The ending of Listen to Your Heart almost exactly mirrored the classic closing scene of The Graduate. A happy couple sprints out of a venue and excitedly boards a bus. Acoustic guitar music plays—this time it’s Bri and Chris singing “Can’t Help Falling in Love” for the billionth time instead of Simon and Garfunkel singing “The Sound of Silence.” The scene cuts to black as the bus pulls away, but neither the viewer nor the riders know where the bus and its couple are headed. 

Dumbest Move: Matt

The judges’ choice in the finale was made even easier by the fact that one of the final three couples didn’t show up. Upon arriving in Nashville, Matt decided to call things off with Rudi, explaining that he just wasn’t sure about the relationship and that he simply couldn’t fake the passion on stage. 

Can we just all agree that of all the dumbasses on the show, nobody’s ass was dumber than Matt’s? Rudi seemed to be the most talented performer remaining, carrying Matt like Lady Gaga did Bradley Cooper. If Matt had just pretended to like Rudi for one more night, he could’ve won this show or at least come away from it looking good. Instead, he comes across as the unlikable jerk who spoiled a relationship for no good reason. And why? To preserve the integrity of a romance karaoke competition invented to fill airtime between actual seasons of The Bachelor and The Bachelorette? Maybe he was just super-worried about having to potentially go on tour with a person he wasn’t into? 

This is what happens when you let somebody into a Bachelor show who has never actually seen The Bachelor before. Anybody who has ever watched this show knows how easy it is to fake a relationship for a few more episodes for clout.

Easiest Gig: The Judges

A competition show is nothing without its judges. Would American Idol have taken off without Simon Cowell? Do people remember the winners of The Voice, or just Blake Shelton and Adam Levine? How would we know whether Chopped contestants successfully integrated anchovies into their dessert without the sage guidance of Alex Guarnaschelli? 

So I have to give props to Listen to Your Heart for never deciding on full-time judges and never having them do any actual judging. Each week, the show brought in some famous musicians (Toni Braxton, Jason Mraz, the guy from Train) and ex-Bachelor participants, who were apparently equally qualified to judge. Monday night, the show brought its most famous judges yet—Taye Diggs, Jewel, and Rita Wilson. (I suspect they got Rita Wilson by agreeing to pretend she’s primarily famous as a musician—Jamie even says “I love Rita, she’s such a great singer, songwriter, and producer,” which, in a vacuum, is a really strange way to explain who Rita Wilson is.) All three are legitimate stars, and all three must have been straight-up baffled as they got smaller rounds of applause than former Bachelorette Kaitlyn Bristowe and former Bachelorette third-place finisher Jason Tartick. 

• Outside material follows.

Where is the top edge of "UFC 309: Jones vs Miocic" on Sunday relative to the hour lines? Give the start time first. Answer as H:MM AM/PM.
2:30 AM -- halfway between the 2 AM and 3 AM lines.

Every week, the decisions the judges made were pretty easy, especially since they had to eliminate only one couple per week. It would’ve been hard to reward the best performance—but it was always pretty easy to identify the worst one. Danny and Bekah got kicked off after an awkwardly chaste performance that ended with a rebuffed kiss attempt from Danny—a no-no on a romance-based singing competition. Next off were Brandon and Julia, thanks to Brandon’s insistence that “screeching” and “weird faces” are integral parts of singing. Next off were Natascha and Ryan after their absolute disaster of a performance in which they tried to make Ed Sheeran into Latin jazz. And in the finale, there wasn’t much of a contest—Bri and Chris were obviously better than Trevor and Jamie.

So the judges had easy jobs—but, of course, their jobs were made even easier by the fact that in the entire series, the show never actually had the judges make any picks. They just had Chris Harrison announce who got roses and who got kicked off! I kept waiting for this dynamic to change—for L2YH to show Jewel and Taye Diggs evaluating talent and love behind closed doors—but it never did! So congratulations to all of the judges, who got to appear on TV for the small task of briefly appearing equally famous to former Bachelor contestants.